Orbital characteristics
- Epoch 4 September 2017 (JD 2458000.5)
- Uncertainty parameter 0
- Observation arc: 83.41 yr (30,464 days)
- Aphelion: 2.5883 AU
- Perihelion: 1.9139 AU
- Semi-major axis: 2.2511 AU
- Eccentricity: 0.1498
- Orbital period (sidereal): 3.38 yr (1,234 days)
- Mean anomaly: 34.960°
- Inclination: 3.1989°
- Longitude of ascending node: 251.72°
- Argument of perihelion: 13.107°

Physical characteristics
- Dimensions: 8.689±0.081 km 8.954±0.083 km 9.41 km (calculated)
- Synodic rotation period: 16.36±0.02 h
- Geometric albedo: 0.1160±0.0215 0.137±0.028 0.24 (assumed) 0.308±0.060
- Spectral type: S
- Absolute magnitude (H): 12.20 · 12.3 · 12.54±0.19 · 13.2

= 1652 Hergé =

Asteroid

1652 Hergé, provisional designation , is a stony Florian asteroid from the inner regions of the asteroid belt, approximately 9 kilometers in diameter. It was discovered on 9 August 1953, by Belgian astronomer Sylvain Arend at the Royal Observatory of Belgium in Uccle, Belgium. It was later named after Belgian cartoonist Hergé.

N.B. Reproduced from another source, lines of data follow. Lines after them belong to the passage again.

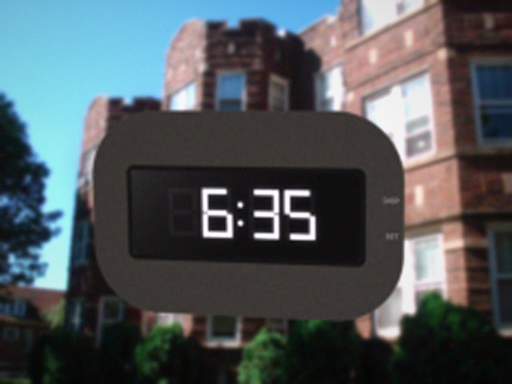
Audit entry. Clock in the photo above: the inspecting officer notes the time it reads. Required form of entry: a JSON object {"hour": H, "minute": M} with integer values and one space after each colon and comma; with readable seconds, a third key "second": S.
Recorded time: {"hour": 6, "minute": 35}
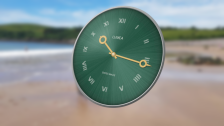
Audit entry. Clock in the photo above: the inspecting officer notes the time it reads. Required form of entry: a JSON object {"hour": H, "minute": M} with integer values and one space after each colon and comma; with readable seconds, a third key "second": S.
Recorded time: {"hour": 10, "minute": 16}
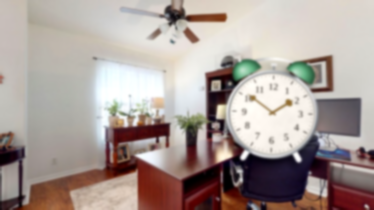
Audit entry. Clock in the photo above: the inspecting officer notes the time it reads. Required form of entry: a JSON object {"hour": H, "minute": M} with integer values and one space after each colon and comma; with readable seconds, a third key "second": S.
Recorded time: {"hour": 1, "minute": 51}
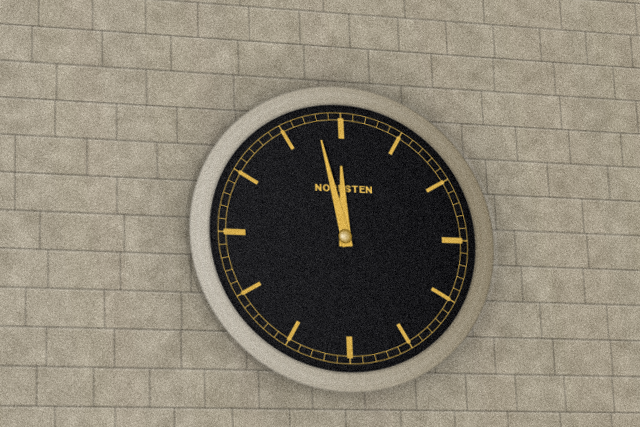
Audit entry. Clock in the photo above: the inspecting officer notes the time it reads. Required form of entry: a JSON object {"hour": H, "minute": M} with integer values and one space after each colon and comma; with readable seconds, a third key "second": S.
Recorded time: {"hour": 11, "minute": 58}
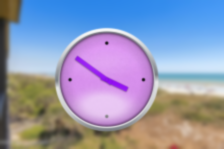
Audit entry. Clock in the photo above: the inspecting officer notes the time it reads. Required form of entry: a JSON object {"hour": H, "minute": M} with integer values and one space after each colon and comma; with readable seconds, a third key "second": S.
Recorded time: {"hour": 3, "minute": 51}
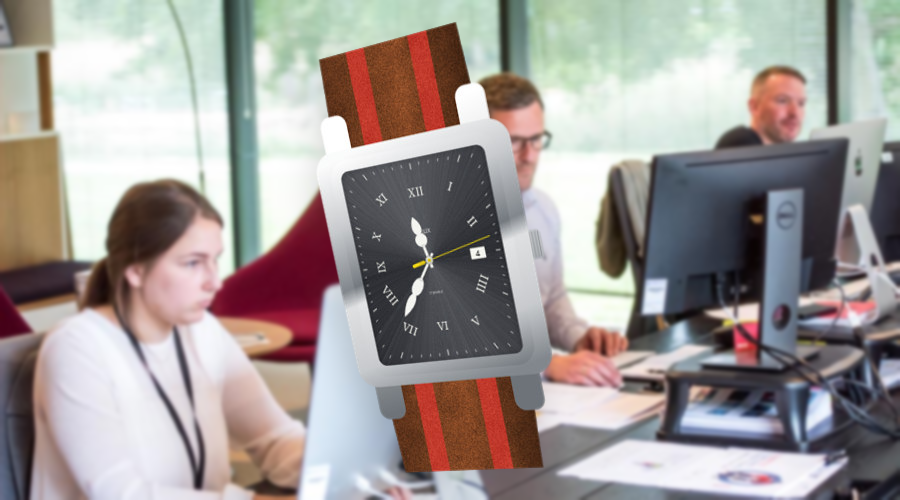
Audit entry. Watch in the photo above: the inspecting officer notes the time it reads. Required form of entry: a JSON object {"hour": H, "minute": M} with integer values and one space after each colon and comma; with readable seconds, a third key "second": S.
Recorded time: {"hour": 11, "minute": 36, "second": 13}
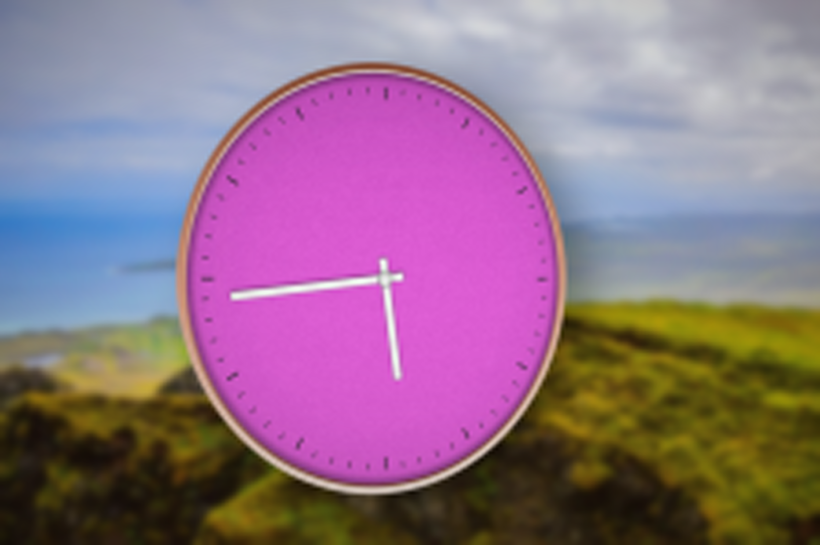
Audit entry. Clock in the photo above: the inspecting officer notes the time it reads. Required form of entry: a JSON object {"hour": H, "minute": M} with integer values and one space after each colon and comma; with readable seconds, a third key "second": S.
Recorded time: {"hour": 5, "minute": 44}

== Orbit and classification ==

Hergé is a member of the Flora family, one of the largest families of stony asteroids. It orbits the Sun in the inner main-belt at a distance of 1.9–2.6 AU once every 3 years and 5 months (1,234 days). Its orbit has an eccentricity of 0.15 and an inclination of 3° with respect to the ecliptic. It was first identified as at Heidelberg Observatory in 1933, extending the body's observation arc by 20 years prior to its official discovery observation.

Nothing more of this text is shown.